Patients with secondary hydrocephalus can have drainage of CSF via an intraventricular catheter and removal of a small amount of fluid can lower ICP. Continuous drainage of CSF is often done, especially in patients with SAH.
Repeated lumbar punctures can be performed in patients without masses; SAH is the only likely situation. Administration of large doses of barbiturates to induce a hypometabolic coma has been used to lower ICP following stroke. This intervention is very aggressive, and treated patients require extensive cardiovascular monitoring. The usefulness of barbiturate-induced coma in treatment of stroke patients has not been established.
Large Intracerebral Hematoma or Infarction Causing Mass Effects
Large (> 2.5 cm in diameter) infarctions or hematomas of the cerebellar hemisphere are especially amenable to surgical treatment.
Operative evacuation of a large hematoma or infarction can be a life-saving measure. Secondary compression of the brain stem or hydrocephalus can be eased by prompt operative removal of the cerebellar mass.
Because decompensation can occur rapidly, patients with large cerebellar strokes should be monitored intensively and surgery performed immediately if deterioration is detected.
Operative evacuation of deep hemorrhages arising in the thalamus or basal ganglia has been associated with considerable morbidity and mortality. Stereotactic evacuation of a hematoma is a potential alternative measure that is under study. Large (> 3 cm to 5 cm in diameter) lobar hematomas can be treated operatively, especially if the hemorrhage is located close to the cortical surface.
The most dangerous hematomas are located in the frontal, temporal, and parietal lobes. Large hematomas in the frontal or occipital poles are less likely to cause herniation. Large subarachnoid clots also can be evacuated; in most instances, a ruptured saccular aneurysm or vascular malformation also can be treated.

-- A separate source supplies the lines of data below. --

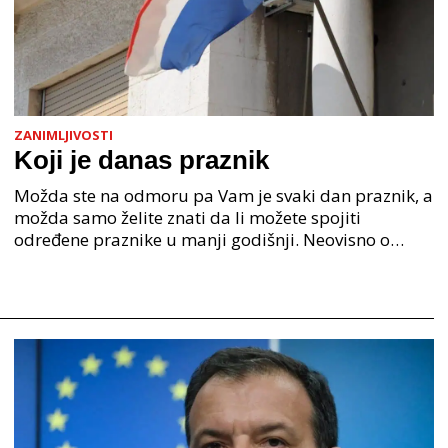
ZANIMLJIVOSTI
Koji je danas praznik
Možda ste na odmoru pa Vam je svaki dan praznik, a
možda samo želite znati da li možete spojiti
određene praznike u manji godišnji. Neovisno o
tome zašto se pitate koji je danas praznik, sve
praznike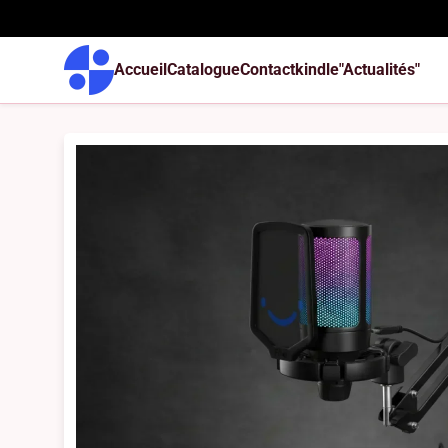
Accueil
Catalogue
Contact
kindle
"Actualités"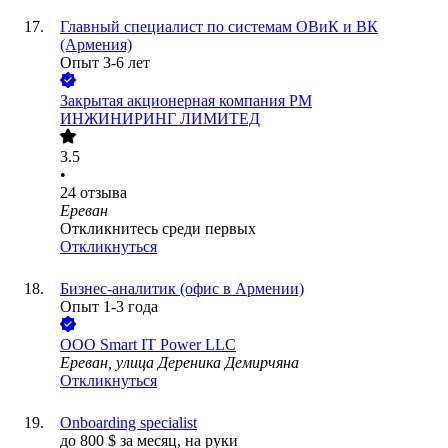
Главный специалист по системам ОВиК и ВК
(Армения)
Опыт 3-6 лет
Закрытая акционерная компания РМ
ИНЖИНИРИНГ ЛИМИТЕД
3.5
•
24
отзыва
Ереван
Откликнитесь среди первых
Откликнуться
Бизнес-аналитик (офис в Армении)
Опыт 1-3 года
ООО
Smart IT Power LLC
Ереван, улица Дереника Демирчяна
Откликнуться
Onboarding specialist
до
800
$
за месяц,
на руки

Surgery can be offered to patients with multi-lobar infarctions who have not responded to medical measures to control ICP.
During the operation, the surgeon removes a section of infarcted brain, most commonly the temporal lobe, to provide room for adjacent tissues that are swelling. In addition, the section of bone removed during the craniotomy is not re-inserted in order to give additional space for swelling. Decompressive craniectomy without resection of infarcted brain tissue can be done also. In this operation, a large piece of bone (diameter > 10 cm) is resected to avoid venous compression when the brain herniates through the hole in the skull. These operations can be life-saving measures for critically ill patients. Still, they often are not recommended for many patients because survival can be accompanied by major neurologic sequelae.
Operations are advised most frequently for younger patients with nondominant hemisphere infarctions.